Rosenberg Michael S
Center for Evolutionary Functional Genomics, The Biodesign Institute, and the School of Life Sciences, Arizona State University, Tempe, AZ 85287-4501, USA.
BMC Bioinformatics. 2005 Nov 23;6:278. doi: 10.1186/1471-2105-6-278.
Sequence alignment is a common tool in bioinformatics and comparative genomics. It is generally assumed that multiple sequence alignment yields better results than pair wise sequence alignment, but this assumption has rarely been tested, and never with the control provided by simulation analysis. This study used sequence simulation to examine the gain in accuracy of adding a third sequence to a pair wise alignment, particularly concentrating on how the phylogenetic position of the additional sequence relative to the first pair changes the accuracy of the initial pair's alignment as well as their estimated evolutionary distance.
The maximal gain in alignment accuracy was found not when the third sequence is directly intermediate between the initial two sequences, but rather when it perfectly subdivides the branch leading from the root of the tree to one of the original sequences (making it half as close to one sequence as the other). Evolutionary distance estimation in the multiple alignment framework, however, is largely unrelated to alignment accuracy and rather is dependent on the position of the third sequence; the closer the branch leading to the third sequence is to the root of the tree, the larger the estimated distance between the first two sequences.
The bias in distance estimation appears to be a direct result of the standard greedy progressive algorithm used by many multiple alignment methods. These results have implications for choosing new taxa and genomes to sequence when resources are limited.
序列比对是生物信息学和比较基因组学中的常用工具。通常认为多序列比对比两两序列比对能产生更好的结果,但这一假设很少得到验证,更从未在模拟分析提供的对照下进行验证。
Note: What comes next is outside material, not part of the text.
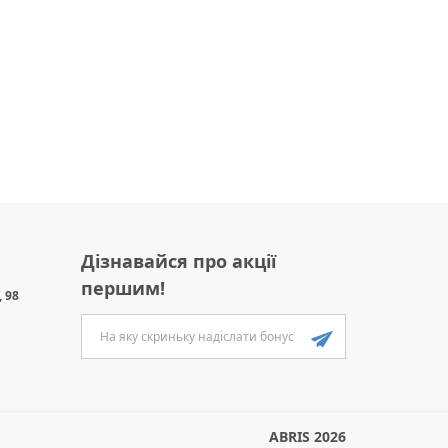
Дізнавайся про акції
першим!
 98
ABRIS 2026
本研究利用序列模拟来检验在两两比对中添加第三条序列时准确性的提高情况,特别关注额外序列相对于最初两条序列的系统发育位置如何改变最初两条序列比对的准确性及其估计的进化距离。
发现比对准确性的最大提高并非出现在第三条序列直接位于最初两条序列之间时,而是出现在它将从树根到原始序列之一的分支完美细分时(使其到一条序列的距离是到另一条序列距离的一半)。然而,多序列比对框架中的进化距离估计在很大程度上与比对准确性无关,而是取决于第三条序列的位置;通向第三条序列的分支离树根越近,最初两条序列之间估计的距离就越大。
距离估计中的偏差似乎是许多多序列比对方法所使用的标准贪婪渐进算法的直接结果。这些结果对于在资源有限时选择新的分类单元和基因组进行测序具有启示意义。